--- BEGIN MATERIAL FOR THIS EXERCISE ---

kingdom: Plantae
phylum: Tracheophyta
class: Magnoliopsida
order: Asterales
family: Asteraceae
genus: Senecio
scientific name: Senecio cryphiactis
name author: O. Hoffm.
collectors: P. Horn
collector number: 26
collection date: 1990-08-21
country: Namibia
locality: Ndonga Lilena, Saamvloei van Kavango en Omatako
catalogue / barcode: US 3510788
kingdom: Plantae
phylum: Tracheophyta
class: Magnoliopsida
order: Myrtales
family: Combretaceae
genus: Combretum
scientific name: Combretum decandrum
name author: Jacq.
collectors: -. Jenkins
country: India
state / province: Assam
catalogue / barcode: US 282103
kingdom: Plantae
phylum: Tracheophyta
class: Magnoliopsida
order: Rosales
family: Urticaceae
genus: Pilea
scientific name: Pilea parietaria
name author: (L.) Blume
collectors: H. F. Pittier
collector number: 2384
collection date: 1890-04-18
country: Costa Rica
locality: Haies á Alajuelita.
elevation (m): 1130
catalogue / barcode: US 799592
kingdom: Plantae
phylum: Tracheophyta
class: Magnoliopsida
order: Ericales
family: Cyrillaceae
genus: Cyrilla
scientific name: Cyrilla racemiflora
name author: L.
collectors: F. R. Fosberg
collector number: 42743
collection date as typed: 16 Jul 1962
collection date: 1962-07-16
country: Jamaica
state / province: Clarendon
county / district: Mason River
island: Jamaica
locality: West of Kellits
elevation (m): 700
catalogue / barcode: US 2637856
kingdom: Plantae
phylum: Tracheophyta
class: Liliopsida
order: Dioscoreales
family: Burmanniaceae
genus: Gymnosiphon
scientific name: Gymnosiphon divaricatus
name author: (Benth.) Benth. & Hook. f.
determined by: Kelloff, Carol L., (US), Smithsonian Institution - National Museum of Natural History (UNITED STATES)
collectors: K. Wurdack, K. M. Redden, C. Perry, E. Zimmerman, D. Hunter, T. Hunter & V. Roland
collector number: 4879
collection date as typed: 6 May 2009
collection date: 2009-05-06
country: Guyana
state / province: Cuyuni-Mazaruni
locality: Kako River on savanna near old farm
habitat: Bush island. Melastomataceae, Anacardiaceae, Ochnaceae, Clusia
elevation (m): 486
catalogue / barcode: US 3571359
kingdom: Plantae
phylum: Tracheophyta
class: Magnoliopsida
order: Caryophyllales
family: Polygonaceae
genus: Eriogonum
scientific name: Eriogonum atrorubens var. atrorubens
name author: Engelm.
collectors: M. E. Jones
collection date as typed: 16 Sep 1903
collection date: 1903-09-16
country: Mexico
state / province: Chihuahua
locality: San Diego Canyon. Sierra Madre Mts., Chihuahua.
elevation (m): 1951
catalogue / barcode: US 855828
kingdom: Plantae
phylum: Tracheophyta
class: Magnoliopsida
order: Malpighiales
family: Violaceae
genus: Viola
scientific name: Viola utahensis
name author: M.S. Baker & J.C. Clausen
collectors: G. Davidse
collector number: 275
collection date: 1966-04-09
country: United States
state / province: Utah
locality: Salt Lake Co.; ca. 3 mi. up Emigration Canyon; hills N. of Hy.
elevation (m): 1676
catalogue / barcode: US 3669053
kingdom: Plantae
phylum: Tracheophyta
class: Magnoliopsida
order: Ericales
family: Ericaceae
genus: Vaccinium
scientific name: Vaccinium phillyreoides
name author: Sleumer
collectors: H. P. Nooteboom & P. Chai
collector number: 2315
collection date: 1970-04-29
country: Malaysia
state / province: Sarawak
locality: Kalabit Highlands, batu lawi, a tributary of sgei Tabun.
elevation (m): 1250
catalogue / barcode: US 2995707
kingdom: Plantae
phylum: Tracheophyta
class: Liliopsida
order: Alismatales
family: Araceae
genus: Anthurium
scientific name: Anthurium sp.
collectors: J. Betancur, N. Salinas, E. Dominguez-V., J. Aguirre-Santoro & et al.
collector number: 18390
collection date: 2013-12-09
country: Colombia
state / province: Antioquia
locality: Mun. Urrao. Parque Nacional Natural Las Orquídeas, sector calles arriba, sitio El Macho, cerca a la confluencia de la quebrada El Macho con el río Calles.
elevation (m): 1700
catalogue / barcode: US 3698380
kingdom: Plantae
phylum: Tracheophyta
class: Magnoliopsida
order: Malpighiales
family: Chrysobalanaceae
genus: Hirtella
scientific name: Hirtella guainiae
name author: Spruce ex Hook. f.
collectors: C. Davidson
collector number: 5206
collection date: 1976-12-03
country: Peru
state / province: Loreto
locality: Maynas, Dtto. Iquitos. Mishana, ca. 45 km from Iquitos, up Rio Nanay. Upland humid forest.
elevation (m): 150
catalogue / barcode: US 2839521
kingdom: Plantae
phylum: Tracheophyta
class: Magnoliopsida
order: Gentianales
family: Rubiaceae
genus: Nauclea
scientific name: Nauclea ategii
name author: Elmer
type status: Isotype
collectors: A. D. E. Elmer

--- END MATERIAL FOR THIS EXERCISE ---

GOAL OF THE EXERCISE: Reproduce the data above word for word, from its first line through the line containing "family: Combretaceae".

EXERCISE ANSWER:
kingdom: Plantae
phylum: Tracheophyta
class: Magnoliopsida
order: Asterales
family: Asteraceae
genus: Senecio
scientific name: Senecio cryphiactis
name author: O. Hoffm.
collectors: P. Horn
collector number: 26
collection date: 1990-08-21
country: Namibia
locality: Ndonga Lilena, Saamvloei van Kavango en Omatako
catalogue / barcode: US 3510788
kingdom: Plantae
phylum: Tracheophyta
class: Magnoliopsida
order: Myrtales
family: Combretaceae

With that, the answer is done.